The film is littered with betrayals. After her mother leaves her behind, Lilja's aunt takes over the apartment and evicts her because it is better than her own place. Even Lilja betrays the only person that shows her any kindness, a younger boy called Volodya, who like her has been cast away by his hard up family. But more shocking than all of this is the way the rich middle-aged men use her for sex and are happy to pay the criminal who keeps her like an animal without ever asking any questions. The film is a wake-up call to those of us in fortress Europe who have become so comfortable that we prefer to wallow in apathy than take responsibility for what is going on in the world. Moodysson is an important filmmaker because his films, and his art, are inspired not by other films or art but by life.

Bergman vs. scalp hygiene
After seeing Lukas Moodysson's first feature film, Fucking Åmål, (released here as Show Me Love) Ingmar Bergman announced it as the first masterpiece of a young master. Praise of that magnitude from one of the giant figures in cinema history could create a burden of expectation too much to bear. Moodysson however brushed this remark off like it was dandruff on his shoulder.
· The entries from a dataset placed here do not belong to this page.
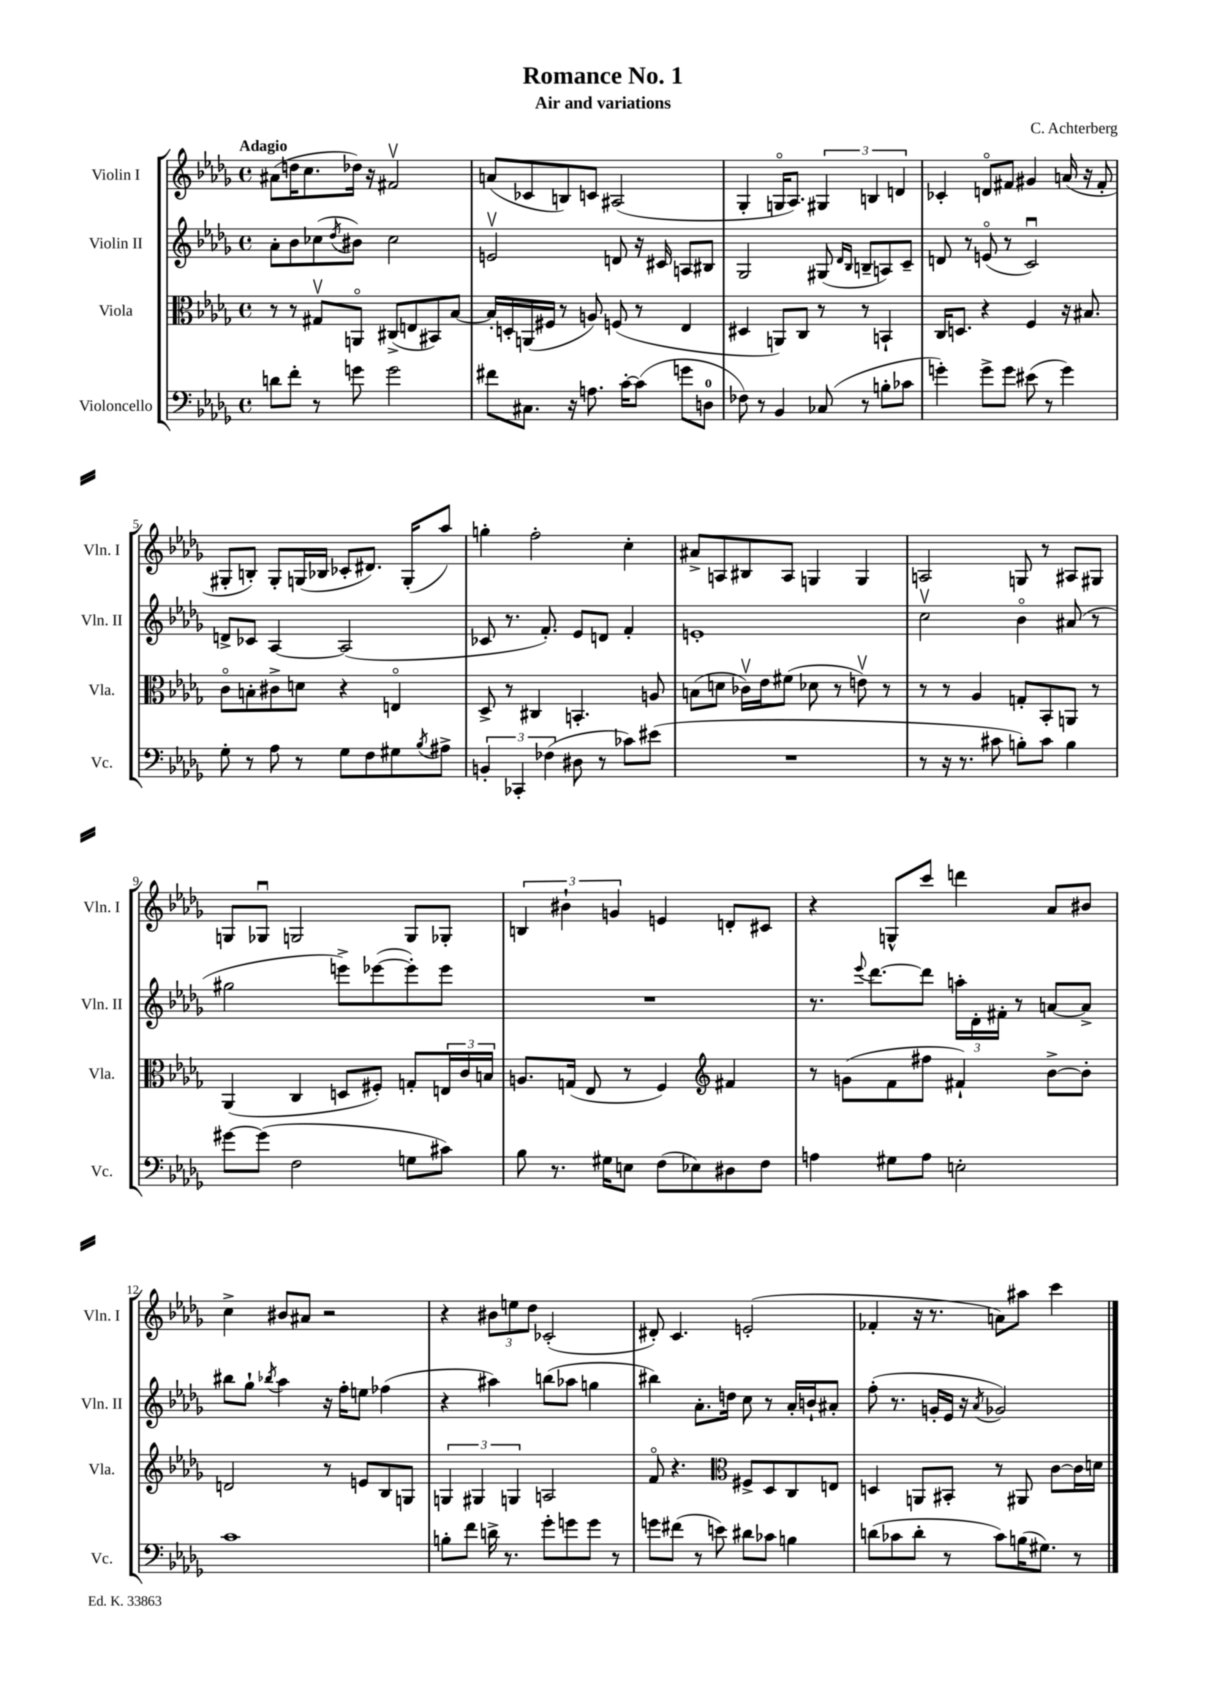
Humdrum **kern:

**kern	**kern	**kern	**kern
*staff4	*staff3	*staff2	*staff1
*clefF4	*clefC3	*clefG2	*clefG2
*k[b-e-a-d-g-]	*k[b-e-a-d-g-]	*k[b-e-a-d-g-]	*k[b-e-a-d-g-]
*M4/4	*M4/4	*M4/4	*M4/4
*met(c)	*met(c)	*met(c)	*met(c)
8d	8r	8a-'	(8a#
8f'	8r	8b-	16dd
.	.	.	8.cc
8r	8G#v	(8cc-	.
.	.	8qdd-	.
8g	8AAo	8b#)	16dd-)
.	.	.	16r
2g	(8C#^	2cc-	2f#v
.	8E	.	.
.	8BB#)	.	.
.	[8B-	.	.
=	=	=	=
8f#	16B-']	2ev	(8a
.	16D'	.	.
8.C#	(16AA	.	8c-
.	16F#	.	.
.	8r	.	8B)
16r	.	.	.
8.A	8A)	.	8c
.	(8F	8d	(2A#
[16c'	.	.	.
(8c]	8r	16r	.
.	.	16c#	.
8g	4E-	8A	.
8D	.	8B#	.
=	=	=	=
8F-)	4D#	2G-	4G-'
8r	.	.	.
4BB-	8AA)	.	16Go
.	.	.	8.A-)
.	8C	.	.
(8C-	8r	(8G#	6G#
.	.	16qqd-	.
.	.	16qqB-	.
8r	8r	8B~	.
.	.	.	6B
8B'	4BB`	8A)	.
.	.	.	6d
8c-	.	8c~	.
=	=	=	=
4g')	16C	8d	4c-'
.	8.D	.	.
.	.	8r	.
8g^	4r	(8eo	8do
8g	.	8r	8f#
(8e#	4F	2cu)	4g#
8r	.	.	.
4g)	16r	.	(16a
.	8.B#	.	16r
.	.	.	8f#'
=	=	=	=
8G-'	8co	8d^	8G#'
8r	8B'	8c-	8B')
8A-	8c#^	[4A-	8G#'
8r	8d	.	(16G
.	.	.	16B-
8G-	4r	(2A-]	8c-'
8F	.	.	8.d#)
8G#	4Eo	.	.
.	.	.	(16G'
8qB-	.	.	.
8A#^	.	.	8aa-)
=	=	=	=
6BB'	8D-^	8c-	4gg'
.	8r	8.r	.
6CC-'	.	.	.
.	4C#	.	2ff'
.	.	8.f')	.
(6F-	.	.	.
8D#	4.BB'	8e-	.
8r	.	8d	.
8c-)	.	4f'	4cc'
(8e#	8A	.	.
=	=	=	=
1r	(8B	1e'	8a#^
.	8d	.	8A
.	16c-v)	.	8B#
.	16e-	.	.
.	(8f#	.	8A
.	8d-	.	4G
.	8r	.	.
.	8ev)	.	4G
.	8r	.	.
=	=	=	=
8r	8r	2ccv	2A
16r	8r	.	.
8.r	.	.	.
.	4A-	.	.
8c#	.	.	.
8B')	8G'	4b-o	8G
8c#	8BB-'	.	8r
4B	8AA	(8a#	8A#
.	8r	8r	8G#
=	=	=	=
[8g#	(4AA-	2gg#	8G
(8g#]	.	.	8G-u
2F	4C	.	2G
.	8D	8eee^)	.
.	8F#')	([8eee-	.
8G	8G'	8eee-'])	8G
8c#)	24E	8eee-	8G-'
.	24c	.	.
.	24B	.	.
=	=	=	=
8B-	8.A	1r	6B
8.r	.	.	.
.	.	.	6b#`
.	(16G	.	.
.	8E-	.	.
16G#	.	.	.
.	.	.	6g
8E	8r	.	.
(8F	4F)	.	4e
8E-)	.	.	.
*	*clefG2	*	*
8D#	4f#	.	8d'
8F	.	.	8c#
=	=	=	=
4A	8r	8.r	4r
.	(8g	.	.
.	.	8qqeee-	.
.	.	[8.ddd-	.
8G#	8f	.	8G^^
8A	8ff#	8ddd-]	8ccc
2E'	4f#`)	24aa'	4ddd
.	.	24d-'	.
.	.	24f#'	.
.	.	8r	.
.	[8b-^	[8a	8a-
.	8b-']	8a^]	8b#
=	=	=	=
1c	2d	8bb#	4cc^
.	.	8gg-`	.
.	.	8qbb-	.
.	.	4aa-	8b#
.	.	.	8a#
.	8r	16r	2r
.	.	16ff'	.
.	8e	8ee	.
.	8B-	(4ff-	.
.	8G	.	.
=	=	=	=
8B'	6G	4r	4r
8f	.	.	.
.	6G#	.	.
16d^	.	4aa#)	12b#
8.r	.	.	.
.	6G	.	12ee
.	.	.	12dd-
8g-'	2A	(8bb	(2c-'
8g	.	8aa-	.
8g	.	4gg	.
8r	.	.	.
=	=	=	=
8g	8fo	4bb#)	8d#')
(8f#	4.r	.	4.c
8r	.	8.a-'	.
8e)	.	.	.
.	.	16dd	.
*	*clefC3	*	*
8d#	8F#^	8cc	(2e'
8c-	8D-	8r	.
4B	8C	16a-'	.
.	.	16b`	.
.	8E	8a#'	.
=	=	=	=
(8d	4D	(8ff'	4f-'
8c-	.	8.r	.
8d'	8AA	.	16r
.	.	16g'	8.r
8r	8BB#'	16e-	.
.	.	16r	.
.	.	8qa-	.
8c-)	8r	2g-)	8a)
(16B	8AA#	.	8aa#
8.G#)	.	.	.
.	[8c	.	4ccc
8r	16c]	.	.
.	16d	.	.
==	==	==	==
*-	*-	*-	*-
He explained himself at a talk he gave in November at The National Film Theatre in London "I think I am part of a generation where I don't really have to measure myself with Bergman. I don't have to love him or hate him. I can be more neutral towards him. For a long time in Sweden, filmmakers felt the need to distance themselves from Bergman or be as close as possible to him. But I haven't really thought about him a lot."